Child Development and Education

Subject: Psychology
Pages: 3
Words: 578
Reading time:
2 min
Study level: College

The first chapter of the book explores the child development field, core developmental issues in children, child development theories, developmental periods, and the aspect of turning theory into practice. Human beings are not static. A continuous phase of psychological and physical transformation is experienced from the point of conception until adulthood. Three key factors control the developmental phase of a child.

These include personal activity, nurture, and nature (McDevitt & Ormrod, 2013). The transition from childhood to the adolescent stage is characterized by three key issues namely the qualitative and quantitative transformation, genetic development as well as nature and nature.
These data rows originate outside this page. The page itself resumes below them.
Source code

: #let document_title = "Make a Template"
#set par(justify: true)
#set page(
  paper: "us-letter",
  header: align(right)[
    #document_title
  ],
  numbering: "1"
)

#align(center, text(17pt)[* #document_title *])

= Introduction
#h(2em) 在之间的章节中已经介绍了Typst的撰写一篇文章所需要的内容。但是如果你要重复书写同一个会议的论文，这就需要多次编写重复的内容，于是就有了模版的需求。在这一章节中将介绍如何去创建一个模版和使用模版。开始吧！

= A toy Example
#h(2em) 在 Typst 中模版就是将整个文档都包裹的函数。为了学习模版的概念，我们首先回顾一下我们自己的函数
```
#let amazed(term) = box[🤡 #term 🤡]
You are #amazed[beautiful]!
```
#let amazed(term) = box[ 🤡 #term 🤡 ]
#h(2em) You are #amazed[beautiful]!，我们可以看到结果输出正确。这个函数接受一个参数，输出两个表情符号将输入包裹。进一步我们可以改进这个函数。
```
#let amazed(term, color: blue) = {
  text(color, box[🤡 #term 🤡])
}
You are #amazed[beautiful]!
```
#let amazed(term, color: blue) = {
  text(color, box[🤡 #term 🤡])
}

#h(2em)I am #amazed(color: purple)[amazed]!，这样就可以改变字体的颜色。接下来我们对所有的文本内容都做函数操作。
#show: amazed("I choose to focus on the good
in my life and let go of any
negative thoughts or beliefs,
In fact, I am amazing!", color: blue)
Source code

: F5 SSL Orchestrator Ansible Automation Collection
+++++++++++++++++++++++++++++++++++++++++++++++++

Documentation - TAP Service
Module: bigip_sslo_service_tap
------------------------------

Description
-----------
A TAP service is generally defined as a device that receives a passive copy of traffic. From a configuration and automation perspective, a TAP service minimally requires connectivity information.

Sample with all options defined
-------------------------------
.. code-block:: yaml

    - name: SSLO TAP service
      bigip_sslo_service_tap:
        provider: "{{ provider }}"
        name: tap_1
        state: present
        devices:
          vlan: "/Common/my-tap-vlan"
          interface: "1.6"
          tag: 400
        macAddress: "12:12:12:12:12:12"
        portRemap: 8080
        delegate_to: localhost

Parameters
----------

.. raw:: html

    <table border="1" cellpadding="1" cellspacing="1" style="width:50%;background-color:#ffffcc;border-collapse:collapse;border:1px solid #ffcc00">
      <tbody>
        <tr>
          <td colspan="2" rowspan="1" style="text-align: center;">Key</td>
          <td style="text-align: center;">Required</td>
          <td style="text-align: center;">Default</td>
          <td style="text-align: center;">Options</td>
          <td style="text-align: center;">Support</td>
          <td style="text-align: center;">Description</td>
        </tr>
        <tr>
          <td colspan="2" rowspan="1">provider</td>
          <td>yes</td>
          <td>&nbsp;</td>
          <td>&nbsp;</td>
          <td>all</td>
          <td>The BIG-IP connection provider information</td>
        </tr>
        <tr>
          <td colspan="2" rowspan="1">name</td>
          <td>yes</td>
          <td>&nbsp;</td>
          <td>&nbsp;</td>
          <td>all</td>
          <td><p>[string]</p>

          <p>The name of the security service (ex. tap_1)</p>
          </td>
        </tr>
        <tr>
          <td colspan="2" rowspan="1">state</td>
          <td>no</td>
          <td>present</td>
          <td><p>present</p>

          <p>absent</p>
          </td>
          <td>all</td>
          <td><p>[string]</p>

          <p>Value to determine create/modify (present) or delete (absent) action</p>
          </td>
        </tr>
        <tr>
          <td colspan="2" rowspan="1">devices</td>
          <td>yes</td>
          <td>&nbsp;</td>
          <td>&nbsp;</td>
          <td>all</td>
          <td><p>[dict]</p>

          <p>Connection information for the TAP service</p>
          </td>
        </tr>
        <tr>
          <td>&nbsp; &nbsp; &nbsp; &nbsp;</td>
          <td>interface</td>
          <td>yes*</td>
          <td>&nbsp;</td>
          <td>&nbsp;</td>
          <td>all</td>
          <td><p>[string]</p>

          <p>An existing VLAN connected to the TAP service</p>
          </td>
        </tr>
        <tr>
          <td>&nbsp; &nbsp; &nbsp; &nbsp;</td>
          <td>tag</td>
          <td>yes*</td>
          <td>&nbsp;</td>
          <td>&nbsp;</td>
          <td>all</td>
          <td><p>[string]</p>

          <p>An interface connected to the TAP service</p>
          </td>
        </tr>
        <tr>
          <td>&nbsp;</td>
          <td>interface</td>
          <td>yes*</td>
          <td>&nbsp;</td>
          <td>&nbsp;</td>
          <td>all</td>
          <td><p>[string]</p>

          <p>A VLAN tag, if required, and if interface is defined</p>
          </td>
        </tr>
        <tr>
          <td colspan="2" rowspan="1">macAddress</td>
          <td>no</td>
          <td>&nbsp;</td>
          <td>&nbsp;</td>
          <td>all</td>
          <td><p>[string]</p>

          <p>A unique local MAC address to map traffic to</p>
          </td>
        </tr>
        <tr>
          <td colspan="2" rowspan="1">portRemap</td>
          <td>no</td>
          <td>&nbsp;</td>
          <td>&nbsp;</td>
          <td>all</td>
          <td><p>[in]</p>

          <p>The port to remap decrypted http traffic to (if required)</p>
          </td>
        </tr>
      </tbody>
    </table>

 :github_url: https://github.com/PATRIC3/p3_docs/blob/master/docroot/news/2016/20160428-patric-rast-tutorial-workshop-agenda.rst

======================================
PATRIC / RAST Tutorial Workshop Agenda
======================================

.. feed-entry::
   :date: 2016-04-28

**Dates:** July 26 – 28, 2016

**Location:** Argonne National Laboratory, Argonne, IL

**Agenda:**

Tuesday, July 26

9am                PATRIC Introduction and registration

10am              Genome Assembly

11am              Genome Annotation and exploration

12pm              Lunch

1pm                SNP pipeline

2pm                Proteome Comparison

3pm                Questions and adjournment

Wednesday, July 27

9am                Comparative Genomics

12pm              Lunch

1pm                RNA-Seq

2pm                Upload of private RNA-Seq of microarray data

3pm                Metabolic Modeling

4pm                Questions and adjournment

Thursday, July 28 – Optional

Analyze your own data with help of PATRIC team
The significant changes experienced by adolescents and children have been thoughtfully explained by developmentalism in education.

In the second chapter, the authors explore some of the basic principles of research required in the analysis of childhood development. The authors observe that strong ethical standards should be adhered to when researching with children (McDevitt & Ormrod, 2013). This type of research also needs to be guided by strong professional standards. There is great access to children and adolescents who can supply the required information.

How researchers integrate these principles into their investigations depends on the kinds of methods they use. Several data collection and analysis methods have also been discussed in the chapter. Examples include observations, psychological measures, questionnaires, and interviews. In the course of researching learning institutions, caregivers and teachers can be used to provide the most accurate and reliable data.

Chapter three offers an incisive look at the child’s development cradle, types of family structures and processes as well as the communal life with children (McDevitt & Ormrod, 2013). The development of a child is remarkably affected by the nature of the community and family cultures. The nature of relationships fostered by children with other people is also dictated by the family and community standards. Besides, family structures play an integral role in shaping the overall character of a child in the course of growth and development. Relationship building within families can be enhanced by parents and guardians.

From the above chapter summaries, it can be visualized that the overall character of a child is influenced by the immediate environment. Besides, nature also plays a crucial role in building a child’s character. After going through the three chapters, it is pertinent to mention that parents play a key role in character development. When a biblical world view is related to the three chapters, it can be concluded that the moral input found in children is largely contributed by parents. Therefore, they are supposed to demonstrate a high degree of emotional and spiritual engagement when bringing up their children.

I have personally witnessed families that go through difficult times and are consequently unable to foster peace. For example, parents who clash in the presence of their children are likely to derail the character of such young minds. Parental differences should never be allowed to infiltrate children. In most instances, children tend to ape their daily experiences in life. Worse still, they put everything into practice.

Finally, it is worth mentioning that nurture has a more powerful and influential role to play in the psychological development of children. As much as the genetic factor affects the most intrinsic personal characteristics, the overall upbringing of a child is instrumental in character development. Needless to say, most development theories are emphatic that how children are nurtured determines their net worth in terms of personality strengths.


McDevitt, T. M., & Ormrod, J. E. (2013). Child development and education (5th ed.). Upper Saddle River, NJ: Merrill/Pearson.